## Model Predictive Control

### QP Solver - Vibration Control of a Cantilevered Beam

The quadratic programming solver is of key interest in MPC algorithms, as its computational complexity has historically been a barrier to more widespread deployment. Here we revisit an earlier DSP demonstation of MPC on a cantilevered beam, and study how customised microelectonics may be used to provide a substantially improved design. These improvements allow for improved feasibility of more complex MPC systems.

The previous implementation (discussed here) used a low cost ADSP-21262 DSP device. It was programmed in assembly language, to demonstate effective control using an 18 state model and 12 step prediciton horizon, at a 5kHz sampling rate. The power rating of this DSP is approximately 600mW.

Whilst a significant achievement, this also represents the limits of the DSP's capabilities. For more demanding applications, such as those with a longer horizon, higher dimensions, or faster sampling rate, a better solution is required. One option is to use a more capable (but more expensive) DSP. The other, which we consider, is the use of custom microelectronic circuits.

While DSPs are themselves mass produced custom circuits, they are very generalised to meet multiple applications, and are consequently inefficient. In particular, the cheaper devices only provide sequential, single threaded, operation. Other DSPs may be more powerful, but are also more expensive and have higher power rating.

FPGAs and ASICs offer a high level of circuit customisation, allowing the design to be optimised to suit the specific application. They also allow the use of custom numeric systems, and provided the abilities to implement low power designs, if required.

FPGAs are a mid-point between ASICs and DSPs. They contain pre-defined blocks that are joined together in the "programming" process to form the circuit. While they have a low prototyping cost, they can have relatively large per-unit costs and the circuit complexity can be limited by the FPGA's resources and internal architecture. However, they provide a good first step at determining and demonstrating feasibility.

ASICs offer the ultimate in circuit customisation. They allow for fully customised circuits, with the main limited determined by the economics associated with the size and power rating of the design. While they have a very high prototyping cost, they can be extremely cheap when mass produced and represent the ideal milestone to demonstrating the full potential of a design.

However, building these custom circuits also presents a new set of challenges and goals. In particular, we require a design that has

The key issue to observe is that almost every step requires some sort of numerical manipulation that is traditionally considered non-trivial in hardware circuits. Operations such as divisions, searching of candidate constraints, and vector-matrix manipulation, typically require significant processing time in a DSP solutions.

In particular, a key part of the active set alogorithm is the maintainence of an upper triangular matrix, that represents the current set of active constraints. This requires repeated Givens rotations, an operation that traditionally involves division by square roots and adjustment of the (possibly large) affected matrices. It is consequently one of the most significant bottlenecks in the algorithm.

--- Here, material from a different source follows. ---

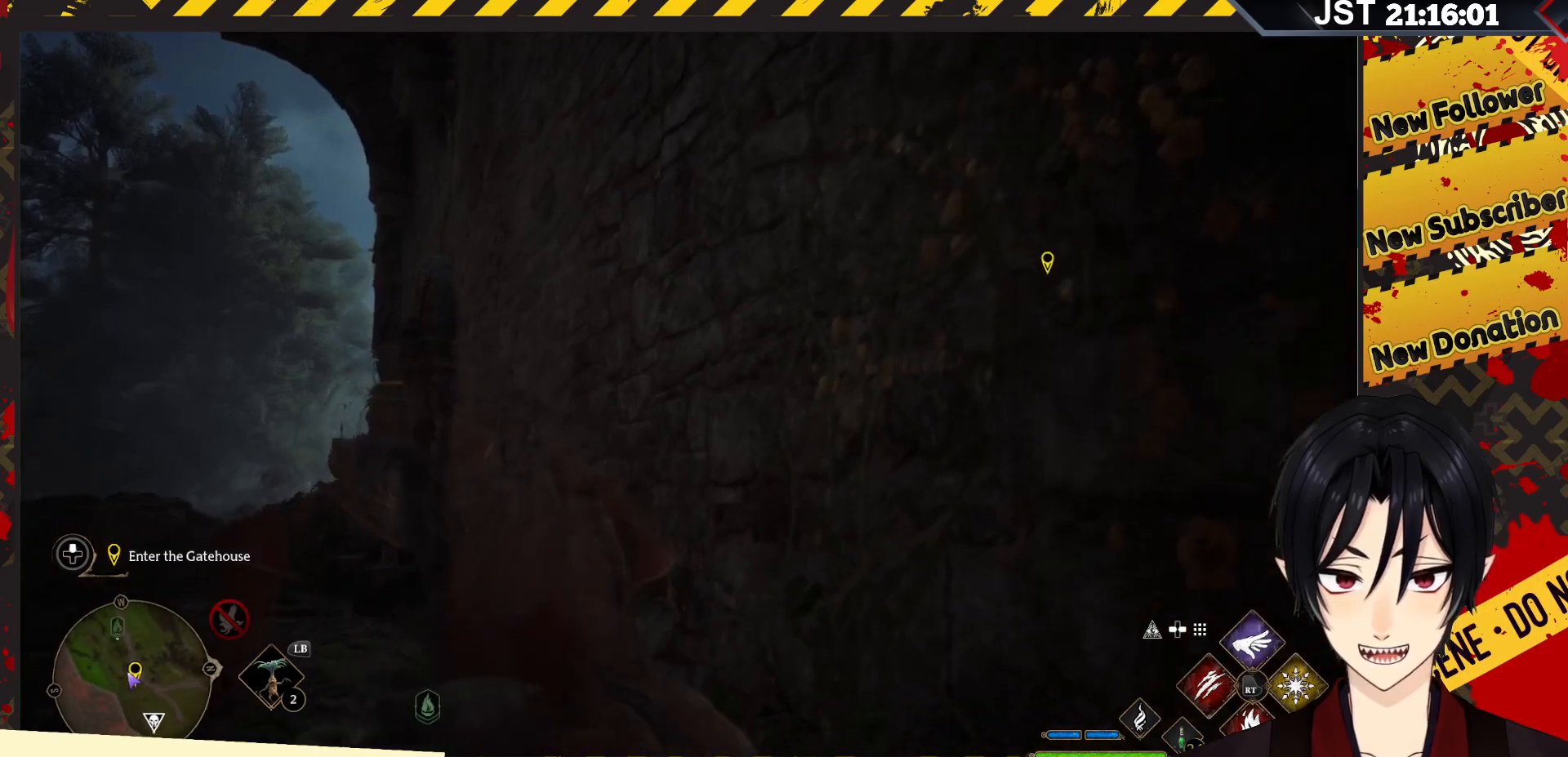
{"buttons": [], "left_stick": "up-left", "right_stick": "center", "events": []}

Each block contains a number of parallel elements to allow fast simultaneous computation of various quantities. For any given problem specification, the number and size of each of these computational blocks can be scaled to suit the dimensions of the problem. For example, for the above-mentioned beam control problem, we use 12 parallel elements in each array. However, it would also be possible to use just 6 elements for a smaller, but slower, implementation.

A key optimisation in the design is the use of parrallelism within calulation blocks, and also effectively multithreading the processor by performing independent operations simultaneously. For further details on the parallelism exploited, refer to our ECC'09 publication

To study the effects of numerical precision, we developed the c4Hardware and c4HDL C++ libraries to provide bit accurate emulation of hardware performance. This was used to create a MEX file that replaces the original MATLAB simulation to exactly emulate the performance of the proposed hardware.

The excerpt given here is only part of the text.